Advantageous Effects

[18] According to the present invention, heat can be prevented from being excessively generated during drilling to prevent the necrosis of an alveolar bone and reduce the

number of drilling works. As a result, the time required for operating an implant can be shortened, and the implant can be easily operated. Therefore, the inconvenience of a patient can be minimized.

[19] Also, a stopper can be attached to or detached from a drill body to limit a depth of a hole drilled in the alveolar bone. Thus, drilling works can be stably performed in consideration of shapes and positions of various alveolar bones. Brief Description of the Drawings

[20] FIG. 1 is a partial exploded front view of a drill for operating an implant according to an embodiment of the present invention.

[21] FIG. 2 is a cross-sectional view of main elements of the drill of FIG. 1.

[22] FIGS. 3 and 4illustrate the drill of FIGS. 1 and 2 used to drill a hole in an alveolar bone.

[23] FIG. 5 is a front view of a drill for operating an implant according to another embodiment of the present invention.

[24] FIG. 6 is a side view of the drill of FIG. 5.

[25] FIG. 7 is a partial exploded front view of a drill for operating an implant according to another embodiment of the present invention.

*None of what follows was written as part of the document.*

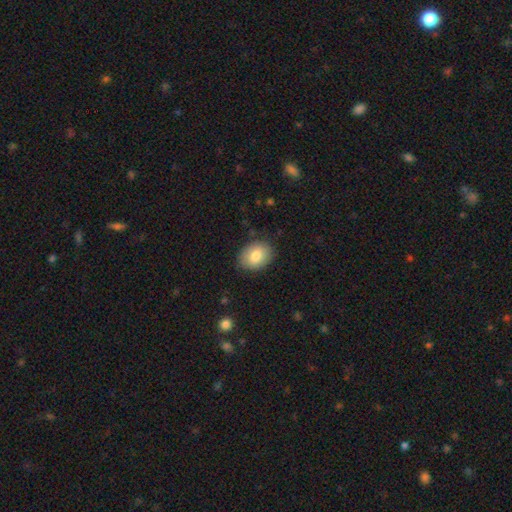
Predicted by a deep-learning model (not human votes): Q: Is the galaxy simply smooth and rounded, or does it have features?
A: smooth — 83%.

[26] FIG. 8 is a side view of main elements of the drill of FIG. 7.

[27] FIG. 9 is an exploded view of main elements of a drill for operating an implant according to another embodiment of the present invention.

[28] FIG. 10 is a front view of an assembled state of the drill of FIG. 9.

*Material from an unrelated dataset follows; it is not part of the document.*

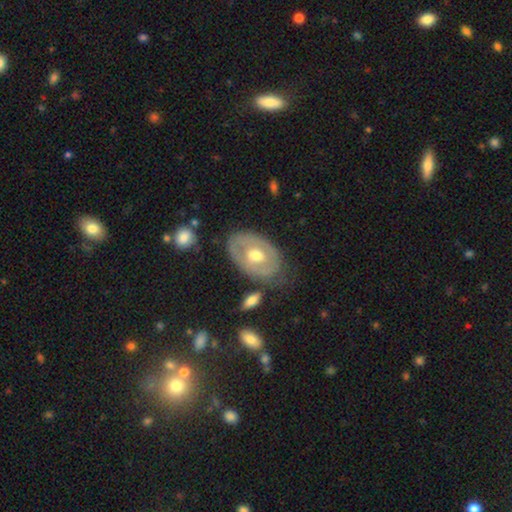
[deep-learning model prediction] Smooth or featured? Predicted: featured or disk (p=0.59). Edge-on disk? Predicted: no (p=0.92). Bar? Predicted: no (p=0.70). Spiral arms? Predicted: no (p=0.75). Bulge size? Predicted: moderate (p=0.73). Merging? Predicted: none (p=0.67).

[29] FIG. 11 is a cross-sectional view of the drill of FIG. 10.

Best Mode for Carrying Out the Invention

[30] According to an aspect of the present invention, there is provided a drill for operating an implant, including: a drill body including a bone housing housing bone pieces of an alveolar bone when a hole is drilled in the alveolar bone; a plurality of cutting blades formed at an end of the drill body to drill the hole in the alveolar bone with a rotation of the drill body; and a plurality of bone discharge paths caved in a surface of the drill body at a twist angle with an outer surface of the drill body to guide discharges of the bone pieces of the alveolar bone generated when the alveolar bone is drilled.

[31] Front ends of the plurality of bone discharge paths may be cut in blade shapes to drill the alveolar bone along with the plurality of cutting blades.

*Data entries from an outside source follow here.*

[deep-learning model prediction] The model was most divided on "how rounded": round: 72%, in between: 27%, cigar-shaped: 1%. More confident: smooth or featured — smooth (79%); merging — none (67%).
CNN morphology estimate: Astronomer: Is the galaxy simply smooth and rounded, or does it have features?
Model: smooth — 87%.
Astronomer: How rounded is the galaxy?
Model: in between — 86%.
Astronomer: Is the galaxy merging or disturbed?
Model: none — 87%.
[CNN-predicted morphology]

[32] The drill may further include at least one or more auxiliary bone housing cavities that penetrate the drill body so as to be connected to the bone housing.

[33] The auxiliary bone housing cavities may have long hole shapes to be parallel with a longitudinal direction of the drill body.

[34] A pair of incised surfaces may be formed in a surface of the drill body to be perpendicular to the longitudinal direction of the drill body and to be symmetrical to each other, wherein the auxiliary bone housing cavities are respectively formed in the incised surfaces.

[35] At least one or more insertion depth indicating patterns may be formed in the surface of the drill body to indicate insertion depths of the drill body that is inserted into the alveolar bone.

[36] The at least one or more insertion depth indicating patterns may have belt shapes to enclose an outer surface of the drill body.

[37] The drill may further include a stopper that is attachably and detachably combined with the drill body to limit a depth of the hole drilled in the alveolar bone.

[38] The stopper may be attachably and detachably combined with an upper portion of an inner wall of the drill body through the bone housing, wherein a male screw is formed at one of the stopper and the upper portion of the inner wall of the drill body, and a female screw is formed at the other one to be screwed to the male screw.

[39] The male screw may be formed at the stopper, and the female screw may be formed at the upper portion of the inner wall of the drill body.

[40] The stopper may include: a shaft including an outer surface on which the male screw is formed; and a head connected to the shaft, having a larger diameter than the shaft, and including an instrument insertion groove.

[41] The cutting blades may have an angle between 0°And 45° with an axis of the drill body.

[42] The drill may further include a shank that is coaxial with the drill body and extends from an end of the drill body in the longitudinal direction.

[43] The auxiliary bone housing cavities may be formed on paths of the bone discharge paths and in radius directions with respect to the axis of the drill body.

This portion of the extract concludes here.